TASK DESCRIPTION
Look through the records below, and whenever a line contains "Nuestra", copy it.

SUPPLIED DATA

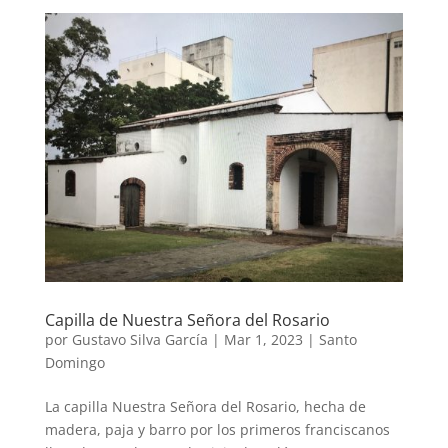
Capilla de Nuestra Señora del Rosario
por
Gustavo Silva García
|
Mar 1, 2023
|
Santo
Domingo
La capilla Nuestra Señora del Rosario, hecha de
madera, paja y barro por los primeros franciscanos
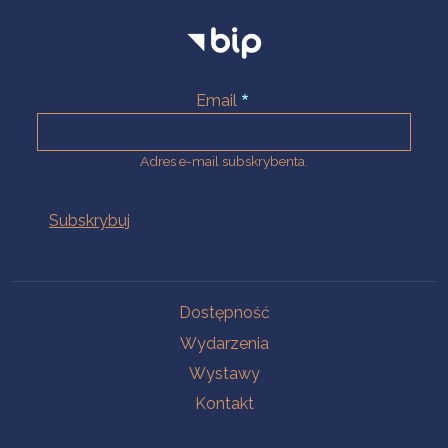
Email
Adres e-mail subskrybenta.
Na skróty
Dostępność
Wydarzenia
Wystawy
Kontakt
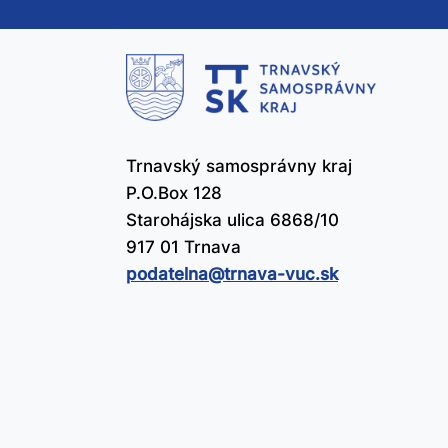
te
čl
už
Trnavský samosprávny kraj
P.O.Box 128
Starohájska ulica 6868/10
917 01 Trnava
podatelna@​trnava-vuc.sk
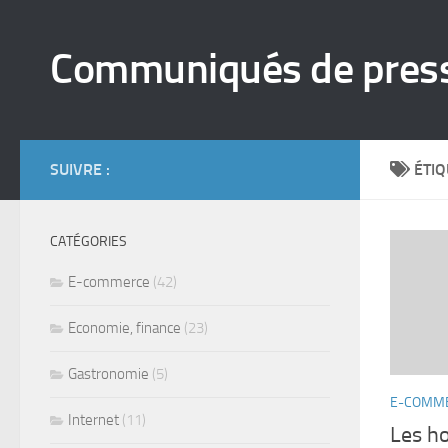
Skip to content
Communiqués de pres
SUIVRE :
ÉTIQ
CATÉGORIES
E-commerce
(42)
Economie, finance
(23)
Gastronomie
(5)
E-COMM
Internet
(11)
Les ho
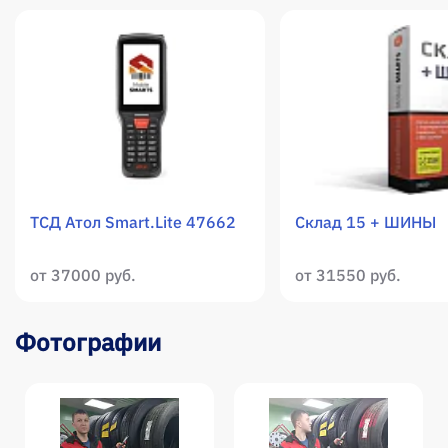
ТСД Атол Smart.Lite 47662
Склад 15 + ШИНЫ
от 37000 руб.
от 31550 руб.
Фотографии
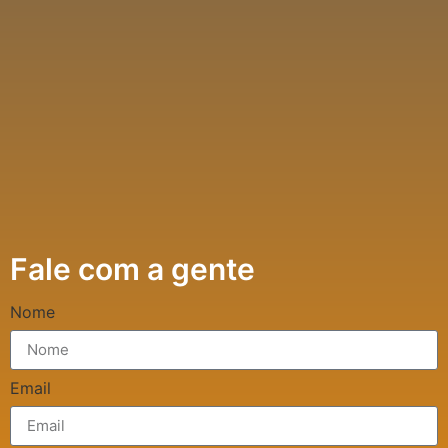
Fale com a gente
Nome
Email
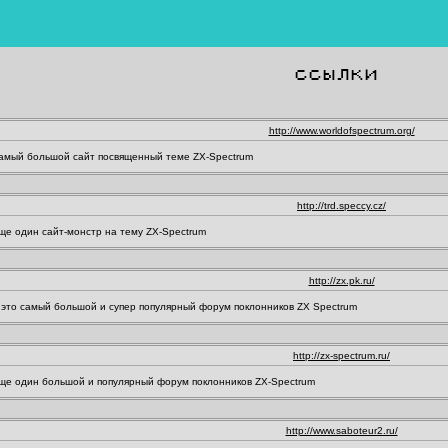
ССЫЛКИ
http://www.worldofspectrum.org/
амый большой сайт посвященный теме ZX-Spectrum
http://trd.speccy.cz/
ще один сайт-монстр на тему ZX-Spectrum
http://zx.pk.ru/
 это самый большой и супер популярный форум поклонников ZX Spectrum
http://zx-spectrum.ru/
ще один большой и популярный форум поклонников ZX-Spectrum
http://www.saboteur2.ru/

WORKED SOLUTION
Capilla de Nuestra Señora del Rosario
La capilla Nuestra Señora del Rosario, hecha de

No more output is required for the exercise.